● **Directions for this task**
Copy word for word the lines of the material below, starting at the line that contains "common name: Red-spotted admiral" and ending at the line that contains "genus: Turdus", both included.

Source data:
----
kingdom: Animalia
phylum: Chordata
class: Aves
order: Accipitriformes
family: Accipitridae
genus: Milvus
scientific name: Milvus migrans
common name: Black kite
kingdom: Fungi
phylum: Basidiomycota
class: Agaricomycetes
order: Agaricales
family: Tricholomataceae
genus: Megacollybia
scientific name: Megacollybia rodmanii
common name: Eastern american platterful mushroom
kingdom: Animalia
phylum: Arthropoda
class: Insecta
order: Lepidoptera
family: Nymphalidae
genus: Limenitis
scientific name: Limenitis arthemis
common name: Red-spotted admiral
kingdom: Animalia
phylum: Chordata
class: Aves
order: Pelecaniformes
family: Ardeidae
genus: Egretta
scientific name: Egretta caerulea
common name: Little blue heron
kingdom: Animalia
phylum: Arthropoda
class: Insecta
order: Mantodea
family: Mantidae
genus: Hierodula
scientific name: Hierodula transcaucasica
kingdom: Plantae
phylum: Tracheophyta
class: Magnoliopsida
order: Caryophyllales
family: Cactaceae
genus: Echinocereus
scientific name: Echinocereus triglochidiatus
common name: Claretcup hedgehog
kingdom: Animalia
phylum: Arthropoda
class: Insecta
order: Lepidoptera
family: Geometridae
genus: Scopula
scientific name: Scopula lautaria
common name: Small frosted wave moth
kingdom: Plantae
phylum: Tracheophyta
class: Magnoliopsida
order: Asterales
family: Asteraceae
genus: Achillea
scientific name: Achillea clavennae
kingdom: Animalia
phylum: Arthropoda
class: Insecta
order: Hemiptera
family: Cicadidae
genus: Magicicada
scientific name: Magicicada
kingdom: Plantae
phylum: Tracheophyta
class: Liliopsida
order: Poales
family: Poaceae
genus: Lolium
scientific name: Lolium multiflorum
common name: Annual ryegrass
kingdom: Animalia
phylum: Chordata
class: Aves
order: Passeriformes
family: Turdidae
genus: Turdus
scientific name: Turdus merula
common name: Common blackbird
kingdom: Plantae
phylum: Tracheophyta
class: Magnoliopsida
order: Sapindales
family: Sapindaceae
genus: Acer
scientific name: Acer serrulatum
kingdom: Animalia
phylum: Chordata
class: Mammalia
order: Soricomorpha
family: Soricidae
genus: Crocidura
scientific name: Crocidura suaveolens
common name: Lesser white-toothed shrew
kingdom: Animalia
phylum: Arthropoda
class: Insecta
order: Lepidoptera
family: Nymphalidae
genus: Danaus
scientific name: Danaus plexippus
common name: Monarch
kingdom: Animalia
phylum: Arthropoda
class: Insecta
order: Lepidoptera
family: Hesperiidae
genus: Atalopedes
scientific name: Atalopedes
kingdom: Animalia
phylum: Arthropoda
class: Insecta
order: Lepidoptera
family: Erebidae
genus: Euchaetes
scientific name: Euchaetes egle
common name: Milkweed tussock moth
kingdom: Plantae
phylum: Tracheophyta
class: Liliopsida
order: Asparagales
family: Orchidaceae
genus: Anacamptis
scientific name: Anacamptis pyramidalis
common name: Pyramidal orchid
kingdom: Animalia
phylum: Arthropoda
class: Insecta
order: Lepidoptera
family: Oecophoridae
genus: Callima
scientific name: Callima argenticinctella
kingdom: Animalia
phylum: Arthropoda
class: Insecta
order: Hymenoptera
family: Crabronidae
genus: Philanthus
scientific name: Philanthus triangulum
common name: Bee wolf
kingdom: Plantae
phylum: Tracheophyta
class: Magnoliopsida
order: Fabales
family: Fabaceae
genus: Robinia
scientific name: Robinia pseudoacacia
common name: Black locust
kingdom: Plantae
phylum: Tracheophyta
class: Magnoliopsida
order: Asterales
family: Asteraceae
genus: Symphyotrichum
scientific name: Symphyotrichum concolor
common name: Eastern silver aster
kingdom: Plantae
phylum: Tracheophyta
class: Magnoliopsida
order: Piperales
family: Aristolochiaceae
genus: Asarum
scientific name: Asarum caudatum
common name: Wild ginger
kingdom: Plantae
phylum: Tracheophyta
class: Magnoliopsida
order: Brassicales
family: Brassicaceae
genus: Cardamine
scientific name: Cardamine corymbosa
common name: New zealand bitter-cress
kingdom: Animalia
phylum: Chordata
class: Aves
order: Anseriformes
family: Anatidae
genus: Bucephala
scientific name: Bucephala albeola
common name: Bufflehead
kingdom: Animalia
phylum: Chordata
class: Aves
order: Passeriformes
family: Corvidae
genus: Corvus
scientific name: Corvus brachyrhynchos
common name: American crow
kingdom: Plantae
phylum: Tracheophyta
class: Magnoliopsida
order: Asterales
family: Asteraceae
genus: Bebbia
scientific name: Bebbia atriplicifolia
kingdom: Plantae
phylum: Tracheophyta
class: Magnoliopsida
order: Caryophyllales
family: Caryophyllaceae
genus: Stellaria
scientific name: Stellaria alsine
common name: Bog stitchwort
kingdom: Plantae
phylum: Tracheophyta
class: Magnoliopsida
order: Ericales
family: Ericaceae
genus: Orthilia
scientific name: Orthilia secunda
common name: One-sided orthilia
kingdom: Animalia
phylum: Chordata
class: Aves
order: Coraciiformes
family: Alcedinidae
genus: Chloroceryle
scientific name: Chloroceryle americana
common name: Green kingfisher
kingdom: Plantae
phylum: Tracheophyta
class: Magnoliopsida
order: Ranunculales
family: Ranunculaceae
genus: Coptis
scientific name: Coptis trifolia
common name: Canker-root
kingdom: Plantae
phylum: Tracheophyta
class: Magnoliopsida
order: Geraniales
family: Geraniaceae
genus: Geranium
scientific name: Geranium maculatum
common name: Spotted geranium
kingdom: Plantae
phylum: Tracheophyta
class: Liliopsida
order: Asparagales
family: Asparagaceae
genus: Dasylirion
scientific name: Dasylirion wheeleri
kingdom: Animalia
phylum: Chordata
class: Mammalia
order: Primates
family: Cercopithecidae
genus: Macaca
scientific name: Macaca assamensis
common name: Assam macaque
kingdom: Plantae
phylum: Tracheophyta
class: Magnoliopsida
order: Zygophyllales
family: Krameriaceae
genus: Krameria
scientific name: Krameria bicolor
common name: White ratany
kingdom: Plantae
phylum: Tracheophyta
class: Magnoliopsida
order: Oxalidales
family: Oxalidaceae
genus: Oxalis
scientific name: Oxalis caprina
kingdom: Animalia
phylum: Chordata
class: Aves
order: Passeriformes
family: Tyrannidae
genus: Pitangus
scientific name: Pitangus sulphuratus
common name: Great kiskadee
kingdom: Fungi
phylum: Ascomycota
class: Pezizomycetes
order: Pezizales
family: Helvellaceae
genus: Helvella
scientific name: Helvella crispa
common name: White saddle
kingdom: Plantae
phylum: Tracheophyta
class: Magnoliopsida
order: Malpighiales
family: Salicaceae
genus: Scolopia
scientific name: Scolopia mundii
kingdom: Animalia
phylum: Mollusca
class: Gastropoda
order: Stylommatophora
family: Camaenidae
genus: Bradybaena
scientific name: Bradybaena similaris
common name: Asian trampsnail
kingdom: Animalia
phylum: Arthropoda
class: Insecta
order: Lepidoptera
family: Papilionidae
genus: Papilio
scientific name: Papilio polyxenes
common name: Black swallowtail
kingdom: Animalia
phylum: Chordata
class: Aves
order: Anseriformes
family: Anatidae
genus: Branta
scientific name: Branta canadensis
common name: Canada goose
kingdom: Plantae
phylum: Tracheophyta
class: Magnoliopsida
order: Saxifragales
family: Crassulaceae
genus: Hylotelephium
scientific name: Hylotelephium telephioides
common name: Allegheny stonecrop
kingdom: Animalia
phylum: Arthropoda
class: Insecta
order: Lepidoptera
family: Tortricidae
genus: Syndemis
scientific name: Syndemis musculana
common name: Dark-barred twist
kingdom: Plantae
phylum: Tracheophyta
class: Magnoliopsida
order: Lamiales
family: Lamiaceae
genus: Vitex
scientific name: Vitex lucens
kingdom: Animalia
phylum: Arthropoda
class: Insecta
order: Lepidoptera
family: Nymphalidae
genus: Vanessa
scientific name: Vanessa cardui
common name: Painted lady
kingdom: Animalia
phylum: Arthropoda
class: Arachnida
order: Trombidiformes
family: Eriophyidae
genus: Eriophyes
----
● **Result of the task**
common name: Red-spotted admiral
kingdom: Animalia
phylum: Chordata
class: Aves
order: Pelecaniformes
family: Ardeidae
genus: Egretta
scientific name: Egretta caerulea
common name: Little blue heron
kingdom: Animalia
phylum: Arthropoda
class: Insecta
order: Mantodea
family: Mantidae
genus: Hierodula
scientific name: Hierodula transcaucasica
kingdom: Plantae
phylum: Tracheophyta
class: Magnoliopsida
order: Caryophyllales
family: Cactaceae
genus: Echinocereus
scientific name: Echinocereus triglochidiatus
common name: Claretcup hedgehog
kingdom: Animalia
phylum: Arthropoda
class: Insecta
order: Lepidoptera
family: Geometridae
genus: Scopula
scientific name: Scopula lautaria
common name: Small frosted wave moth
kingdom: Plantae
phylum: Tracheophyta
class: Magnoliopsida
order: Asterales
family: Asteraceae
genus: Achillea
scientific name: Achillea clavennae
kingdom: Animalia
phylum: Arthropoda
class: Insecta
order: Hemiptera
family: Cicadidae
genus: Magicicada
scientific name: Magicicada
kingdom: Plantae
phylum: Tracheophyta
class: Liliopsida
order: Poales
family: Poaceae
genus: Lolium
scientific name: Lolium multiflorum
common name: Annual ryegrass
kingdom: Animalia
phylum: Chordata
class: Aves
order: Passeriformes
family: Turdidae
genus: Turdus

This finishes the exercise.